22. When using bibliometrics, would you be able to effectively baseline the discipline or the sub-discipline to allow comparisons? Comparing bibliometrics of agriculture with other disciplines might be very hard.

It is indeed always important to have the appropriate comparators. Normally, in either Web of Science or Scopus there are some subfield disciplines that are already delineated. Disciplines related to agriculture such as nutrition, health and employment could be included in a bibliometric analysis through appropriate choice of key words. The technical note on bibliometrics recommends to assemble a custom dataset of agricultural research for development publications. This might require some manual work at first, but it is an investment that, once done, can be reused and updated through multiple evaluations.

23. Are there particular tools that are used to centralize the data?

The CGIAR performance data presented is in the Results Dashboard. Also, CGSpace is a great resource as a collaborative platform of several centers, the CGIAR system office and its research initiatives and platforms.

Knowledge Management and Communication

24. I acknowledge that Quality of Science may have standalone outcomes or recommendations, but shouldn’t it also overlap with the other OECD/DAC derived criteria of efficiency, sustainability and impact. The greater the science quality, the greater the th

The Guideline specifies that QoS-related recommendations should be triangulated with evidence from answering evaluations questions along other evaluation criteria.

25. What is the role of communication to influence change? How will the use of evidence be encouraged?

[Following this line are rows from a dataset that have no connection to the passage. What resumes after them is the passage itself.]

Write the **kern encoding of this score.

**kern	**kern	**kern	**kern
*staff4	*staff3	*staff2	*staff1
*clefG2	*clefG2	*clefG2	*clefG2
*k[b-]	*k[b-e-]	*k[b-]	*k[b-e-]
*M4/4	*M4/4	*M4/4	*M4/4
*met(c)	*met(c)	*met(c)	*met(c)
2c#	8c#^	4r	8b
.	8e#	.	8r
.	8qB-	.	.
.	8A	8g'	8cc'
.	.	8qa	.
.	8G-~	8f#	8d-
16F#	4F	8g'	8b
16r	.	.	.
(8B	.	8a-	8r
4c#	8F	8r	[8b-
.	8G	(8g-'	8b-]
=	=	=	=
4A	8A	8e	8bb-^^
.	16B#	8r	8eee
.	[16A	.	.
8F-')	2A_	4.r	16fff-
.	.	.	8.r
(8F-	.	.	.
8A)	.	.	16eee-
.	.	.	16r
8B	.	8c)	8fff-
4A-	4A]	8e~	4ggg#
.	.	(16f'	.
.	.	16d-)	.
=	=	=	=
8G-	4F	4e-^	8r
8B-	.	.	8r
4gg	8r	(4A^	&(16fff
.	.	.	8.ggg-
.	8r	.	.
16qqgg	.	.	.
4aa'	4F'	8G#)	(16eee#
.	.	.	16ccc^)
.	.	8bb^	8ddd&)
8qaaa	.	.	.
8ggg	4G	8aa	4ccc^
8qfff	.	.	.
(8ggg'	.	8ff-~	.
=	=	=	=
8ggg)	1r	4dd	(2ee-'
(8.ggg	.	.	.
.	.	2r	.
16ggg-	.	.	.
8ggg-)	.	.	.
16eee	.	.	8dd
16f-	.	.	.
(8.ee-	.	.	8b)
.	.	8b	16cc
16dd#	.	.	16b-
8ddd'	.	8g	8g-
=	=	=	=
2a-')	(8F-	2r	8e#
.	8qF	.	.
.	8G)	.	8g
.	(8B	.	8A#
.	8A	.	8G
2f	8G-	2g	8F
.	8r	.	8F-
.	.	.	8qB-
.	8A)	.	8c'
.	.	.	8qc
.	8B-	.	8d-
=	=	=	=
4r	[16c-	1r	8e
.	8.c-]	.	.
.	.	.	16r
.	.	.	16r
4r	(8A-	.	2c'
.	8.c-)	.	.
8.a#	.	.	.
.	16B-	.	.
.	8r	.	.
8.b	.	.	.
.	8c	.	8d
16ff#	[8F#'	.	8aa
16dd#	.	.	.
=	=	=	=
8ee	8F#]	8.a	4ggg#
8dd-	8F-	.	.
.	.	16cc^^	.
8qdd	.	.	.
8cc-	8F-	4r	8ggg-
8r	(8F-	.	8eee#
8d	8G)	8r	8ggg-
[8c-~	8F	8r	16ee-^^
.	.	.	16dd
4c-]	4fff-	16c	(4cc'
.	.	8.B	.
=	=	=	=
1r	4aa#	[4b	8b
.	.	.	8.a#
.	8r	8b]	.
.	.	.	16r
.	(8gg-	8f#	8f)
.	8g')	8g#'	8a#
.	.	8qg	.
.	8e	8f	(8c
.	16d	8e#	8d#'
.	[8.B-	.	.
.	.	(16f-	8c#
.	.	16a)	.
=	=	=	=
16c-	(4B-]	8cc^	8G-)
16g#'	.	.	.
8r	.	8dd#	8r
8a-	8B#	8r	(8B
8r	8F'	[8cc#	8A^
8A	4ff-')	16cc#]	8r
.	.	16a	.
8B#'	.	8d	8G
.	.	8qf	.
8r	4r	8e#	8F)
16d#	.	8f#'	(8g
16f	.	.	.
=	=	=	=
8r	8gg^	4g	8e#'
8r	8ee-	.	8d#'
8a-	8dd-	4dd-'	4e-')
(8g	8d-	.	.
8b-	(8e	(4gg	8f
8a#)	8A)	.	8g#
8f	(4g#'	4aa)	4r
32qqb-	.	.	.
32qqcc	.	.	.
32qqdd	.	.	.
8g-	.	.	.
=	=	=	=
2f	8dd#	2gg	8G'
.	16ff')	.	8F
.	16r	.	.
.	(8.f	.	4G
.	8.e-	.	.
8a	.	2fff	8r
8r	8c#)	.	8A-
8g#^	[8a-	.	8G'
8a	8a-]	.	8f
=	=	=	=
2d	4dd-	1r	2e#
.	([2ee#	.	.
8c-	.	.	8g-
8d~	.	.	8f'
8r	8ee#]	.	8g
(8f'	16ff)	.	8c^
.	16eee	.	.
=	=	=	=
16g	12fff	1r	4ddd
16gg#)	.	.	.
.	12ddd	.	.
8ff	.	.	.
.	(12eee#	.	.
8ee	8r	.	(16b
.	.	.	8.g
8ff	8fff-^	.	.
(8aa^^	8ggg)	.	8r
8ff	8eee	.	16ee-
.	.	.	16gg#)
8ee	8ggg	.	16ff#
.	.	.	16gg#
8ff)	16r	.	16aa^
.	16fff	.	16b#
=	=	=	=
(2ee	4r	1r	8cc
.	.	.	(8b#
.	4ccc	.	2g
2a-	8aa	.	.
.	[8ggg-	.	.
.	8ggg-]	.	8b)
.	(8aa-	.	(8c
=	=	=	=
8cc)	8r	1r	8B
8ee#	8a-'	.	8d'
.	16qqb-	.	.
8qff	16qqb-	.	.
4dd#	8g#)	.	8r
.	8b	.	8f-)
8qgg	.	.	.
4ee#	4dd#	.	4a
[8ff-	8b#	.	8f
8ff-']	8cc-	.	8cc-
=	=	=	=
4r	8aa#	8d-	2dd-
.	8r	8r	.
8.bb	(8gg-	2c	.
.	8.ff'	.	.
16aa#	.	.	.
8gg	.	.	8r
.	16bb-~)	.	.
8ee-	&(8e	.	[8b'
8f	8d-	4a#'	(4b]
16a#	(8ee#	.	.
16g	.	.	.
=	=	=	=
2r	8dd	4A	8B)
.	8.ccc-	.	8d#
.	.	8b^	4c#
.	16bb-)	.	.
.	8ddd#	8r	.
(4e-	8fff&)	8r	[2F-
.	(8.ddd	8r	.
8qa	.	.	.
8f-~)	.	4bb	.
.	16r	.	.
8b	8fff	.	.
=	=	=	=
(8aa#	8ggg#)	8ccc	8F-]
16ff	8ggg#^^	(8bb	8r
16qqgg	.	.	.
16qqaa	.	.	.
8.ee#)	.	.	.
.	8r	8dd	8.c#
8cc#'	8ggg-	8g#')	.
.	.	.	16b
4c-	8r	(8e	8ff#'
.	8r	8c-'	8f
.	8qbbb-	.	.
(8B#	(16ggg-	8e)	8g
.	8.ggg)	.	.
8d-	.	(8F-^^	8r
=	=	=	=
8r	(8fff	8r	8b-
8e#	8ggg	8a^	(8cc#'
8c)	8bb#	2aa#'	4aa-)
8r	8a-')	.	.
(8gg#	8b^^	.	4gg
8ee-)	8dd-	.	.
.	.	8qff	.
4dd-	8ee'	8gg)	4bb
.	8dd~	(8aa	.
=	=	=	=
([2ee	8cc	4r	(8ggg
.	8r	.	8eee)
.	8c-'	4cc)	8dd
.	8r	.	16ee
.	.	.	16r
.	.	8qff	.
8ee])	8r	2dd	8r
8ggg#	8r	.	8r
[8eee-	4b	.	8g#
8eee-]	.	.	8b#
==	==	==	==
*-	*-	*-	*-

Communication plays a key role in the evaluation process. Effective communication will increase the understanding of performance and process evaluations of QoS and build buy-in from stakeholders and their confidence in credibility and rigor behind recommendations. As such, “knowledge management” facilitates the effective communication, delivery of appropriate evaluative messages and the use of evaluative information. Communication of QoS specific evidence is encouraged using presentations, short videos, podcasts, blogs, conference interventions and organization of ad-hoc events to share related knowledge and learnings, see example from a virtual side event at FAO Science and Innovation Forum 2022.